Belgique, La lutte contre les violences sexuelles doit être une priorité capitale

Violences sexuelles Belgique

Suite à la parution dans les médias des résultats d’une enquête menée par l’université de Gand, l’université de Liège et l’Institut national de criminalistique et de criminologie sur les violences sexuelles en Belgique, Amnesty International rappelle avec insistance la priorité capitale que doit représenter pour les autorités — fédérales, communautaires et régionales — la lutte contre ce fléau.

« Les chiffres que cette enquête met en évidence sont terribles et viennent renforcer les résultats obtenus par Amnesty en 2020 par le biais d’un sondage sur le viol et les violences sexuelles en Belgique, explique Philippe Hensmans, directeur de la section belge francophone d’Amnesty International. Si, depuis lors, des avancées ont été enregistrées, il est indispensable que nos autorités fassent plus, mieux et plus rapidement. »

Amnesty International insiste notamment sur la nécessité de lutter contre l’impunité du viol et sur la publication de données statistiques, y compris le taux de condamnation pour viol. L’organisation rappelle également l’importance de renforcer la formation de base et continue des acteur·rice·s de première ligne, y compris les policier·ère·s et le magistrat·e·s, ainsi que celle de la collecte de données statistiques genrées, afin de garantir la mise en place de politiques de prévention efficaces.

« Tout cela ne peut bien entendu se faire sans des moyens adéquats ; c’est pourquoi nous appelons une nouvelle fois à la mise en place d’un budget spécifique, suffisant, transparent et pérenne pour garantir l’efficacité de de cette lutte, à court et à long terme, contre les violences sexuelles dont le Premier ministre, Alexander De Croo, nous a assuré qu’elle constituait une priorité pour son gouvernement », conclut Philippe Hensmans.

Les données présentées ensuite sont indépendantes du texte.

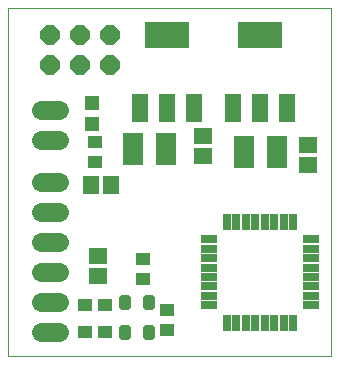
<source format=gts>
G75*
G70*
%OFA0B0*%
%FSLAX24Y24*%
%IPPOS*%
%LPD*%
%AMOC8*
5,1,8,0,0,1.08239X$1,22.5*
%
%ADD10C,0.0000*%
%ADD11R,0.0540X0.0260*%
%ADD12R,0.0260X0.0540*%
%ADD13C,0.0195*%
%ADD14R,0.0473X0.0434*%
%ADD15R,0.0631X0.0552*%
%ADD16R,0.0465X0.0453*%
%ADD17C,0.0640*%
%ADD18R,0.0520X0.0920*%
%ADD19R,0.1457X0.0906*%
%ADD20R,0.0670X0.1103*%
%ADD21R,0.0552X0.0631*%
%ADD22OC8,0.0640*%
D10*
X000180Y000547D02*
X000180Y012143D01*
X010950Y012143D01*
X010950Y000547D01*
X000180Y000547D01*
D11*
X006890Y002245D03*
X006890Y002560D03*
X006890Y002875D03*
X006890Y003190D03*
X006890Y003504D03*
X006890Y003819D03*
X006890Y004134D03*
X006890Y004449D03*
X010270Y004449D03*
X010270Y004134D03*
X010270Y003819D03*
X010270Y003504D03*
X010270Y003190D03*
X010270Y002875D03*
X010270Y002560D03*
X010270Y002245D03*
D12*
X009682Y001657D03*
X009367Y001657D03*
X009052Y001657D03*
X008737Y001657D03*
X008423Y001657D03*
X008108Y001657D03*
X007793Y001657D03*
X007478Y001657D03*
X007478Y005037D03*
X007793Y005037D03*
X008108Y005037D03*
X008423Y005037D03*
X008737Y005037D03*
X009052Y005037D03*
X009367Y005037D03*
X009682Y005037D03*
D13*
X004978Y002495D02*
X004978Y002199D01*
X004782Y002199D01*
X004782Y002495D01*
X004978Y002495D01*
X004978Y002393D02*
X004782Y002393D01*
X004178Y002495D02*
X004178Y002199D01*
X003982Y002199D01*
X003982Y002495D01*
X004178Y002495D01*
X004178Y002393D02*
X003982Y002393D01*
X004178Y001495D02*
X004178Y001199D01*
X003982Y001199D01*
X003982Y001495D01*
X004178Y001495D01*
X004178Y001393D02*
X003982Y001393D01*
X004978Y001495D02*
X004978Y001199D01*
X004782Y001199D01*
X004782Y001495D01*
X004978Y001495D01*
X004978Y001393D02*
X004782Y001393D01*
D14*
X005480Y001412D03*
X005480Y002082D03*
X004680Y003112D03*
X004680Y003782D03*
X003415Y002247D03*
X002745Y002247D03*
X002745Y001347D03*
X003415Y001347D03*
X003080Y007012D03*
X003080Y007682D03*
D15*
X003180Y003882D03*
X003180Y003212D03*
X006680Y007212D03*
X006680Y007882D03*
X010180Y007582D03*
X010180Y006912D03*
D16*
X002980Y008303D03*
X002980Y008992D03*
D17*
X001880Y008747D02*
X001280Y008747D01*
X001280Y007747D02*
X001880Y007747D01*
X001880Y006347D02*
X001280Y006347D01*
X001280Y005347D02*
X001880Y005347D01*
X001880Y004347D02*
X001280Y004347D01*
X001280Y003347D02*
X001880Y003347D01*
X001880Y002347D02*
X001280Y002347D01*
X001280Y001347D02*
X001880Y001347D01*
D18*
X004570Y008827D03*
X005480Y008827D03*
X006390Y008827D03*
X007670Y008827D03*
X008580Y008827D03*
X009490Y008827D03*
D19*
X008580Y011267D03*
X005480Y011267D03*
D20*
X005431Y007447D03*
X004329Y007447D03*
X008029Y007347D03*
X009131Y007347D03*
D21*
X003615Y006247D03*
X002945Y006247D03*
D22*
X002580Y010247D03*
X002580Y011247D03*
X001580Y011247D03*
X001580Y010247D03*
X003580Y010247D03*
X003580Y011247D03*
M02*

</source>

Amnesty International compte notamment sur le nouveau Plan d’action national de lutte contre toutes les formes de violences basées sur le genre (PAN), actuellement en cours de préparation, pour fournir un détail des mesures concrètes et suffisamment budgétisées afin de mettre pleinement en œuvre la Convention d’Istanbul du Conseil de l’Europe — signée et ratifiée par la Belgique —, un dispositif européen contraignant qui a pour objectif d’engager les États parties à lutter contre les violences faites aux femmes.

Complément d’information

Le 5 mars 2020, Amnesty et SOS Viol ont rendu publics les résultats d’un sondage commandé à l’Institut Dedicated sur le viol et les violences sexuelles en Belgique, révélant des résultats alarmants. Était ainsi mis en évidence qu’une femme sur cinq avait été victime de viol, que la catégorie des 15-24 ans était la plus touchée par les violences sexuelles et que seules 14 % des femmes qui avaient porté plainte pour des faits de violence sexuelle se déclaraient satisfaites de cette démarche.

Face à la gravité de la situation, Amnesty International et SOS Viol ont lancé une grande campagne, qui se poursuit toujours, et qui a notamment abouti à la remise au Premier ministre, le 8 mars dernier, de plus de 50 000 signatures d’une pétition demandant à la Belgique de mieux lutter contre contre les violences sexuelles. Parallèlement, diverses activités de plaidoyer et de sensibilisation ont toujours lieu, notamment via la campagne #JDIWI, dont le but est de sensibiliser en priorité les garçons et les jeunes hommes de 15 à 25 ans à la notion de consentement.